GOAL OF THE EXERCISE:
Take the line holding "with any AM" as the first line of the answer and the last line of the listing as its end; retype everything between exactly.

TASK INPUT:
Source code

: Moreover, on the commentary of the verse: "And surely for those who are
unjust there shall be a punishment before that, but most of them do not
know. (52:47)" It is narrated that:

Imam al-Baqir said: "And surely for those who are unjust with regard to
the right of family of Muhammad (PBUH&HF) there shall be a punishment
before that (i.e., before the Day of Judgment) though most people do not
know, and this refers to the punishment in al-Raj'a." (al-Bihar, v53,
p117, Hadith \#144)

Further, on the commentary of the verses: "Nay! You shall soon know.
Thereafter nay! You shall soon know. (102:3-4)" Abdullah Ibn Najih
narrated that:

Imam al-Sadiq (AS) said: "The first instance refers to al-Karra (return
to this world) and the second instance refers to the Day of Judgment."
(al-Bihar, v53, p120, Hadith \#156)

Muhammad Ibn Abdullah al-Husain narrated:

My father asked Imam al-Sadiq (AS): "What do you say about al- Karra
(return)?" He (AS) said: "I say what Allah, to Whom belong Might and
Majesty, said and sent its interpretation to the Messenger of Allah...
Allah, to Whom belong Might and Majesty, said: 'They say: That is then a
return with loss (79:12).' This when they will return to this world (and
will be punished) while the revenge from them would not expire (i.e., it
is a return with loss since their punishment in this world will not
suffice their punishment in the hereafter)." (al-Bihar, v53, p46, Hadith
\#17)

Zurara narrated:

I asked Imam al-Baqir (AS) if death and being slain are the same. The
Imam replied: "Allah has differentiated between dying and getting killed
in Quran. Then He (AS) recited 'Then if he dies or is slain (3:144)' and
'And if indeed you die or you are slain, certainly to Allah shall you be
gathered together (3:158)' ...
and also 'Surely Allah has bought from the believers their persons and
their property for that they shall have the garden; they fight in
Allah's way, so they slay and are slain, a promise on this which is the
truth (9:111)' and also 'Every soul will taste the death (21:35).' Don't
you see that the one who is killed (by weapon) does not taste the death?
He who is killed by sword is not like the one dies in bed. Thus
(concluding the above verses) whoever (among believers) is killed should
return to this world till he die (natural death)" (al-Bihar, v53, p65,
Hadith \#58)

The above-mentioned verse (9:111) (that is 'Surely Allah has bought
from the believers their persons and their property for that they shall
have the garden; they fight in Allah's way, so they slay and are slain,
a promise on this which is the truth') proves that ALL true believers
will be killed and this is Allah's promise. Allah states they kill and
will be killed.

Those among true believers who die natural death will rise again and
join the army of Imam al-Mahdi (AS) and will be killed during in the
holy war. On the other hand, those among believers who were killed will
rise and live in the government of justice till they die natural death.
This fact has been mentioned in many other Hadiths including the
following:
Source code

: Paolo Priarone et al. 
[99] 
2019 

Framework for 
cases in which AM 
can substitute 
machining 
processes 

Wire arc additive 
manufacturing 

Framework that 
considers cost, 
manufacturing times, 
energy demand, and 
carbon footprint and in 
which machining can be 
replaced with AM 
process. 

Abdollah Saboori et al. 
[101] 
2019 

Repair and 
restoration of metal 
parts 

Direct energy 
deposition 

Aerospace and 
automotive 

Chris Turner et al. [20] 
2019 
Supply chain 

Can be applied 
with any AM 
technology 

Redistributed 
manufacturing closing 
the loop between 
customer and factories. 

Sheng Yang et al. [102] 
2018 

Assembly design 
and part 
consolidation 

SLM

RESULT OF THIS EXERCISE:
with any AM 
technology 

Redistributed 
manufacturing closing 
the loop between 
customer and factories. 

Sheng Yang et al. [102] 
2018 

Assembly design 
and part 
consolidation 

SLM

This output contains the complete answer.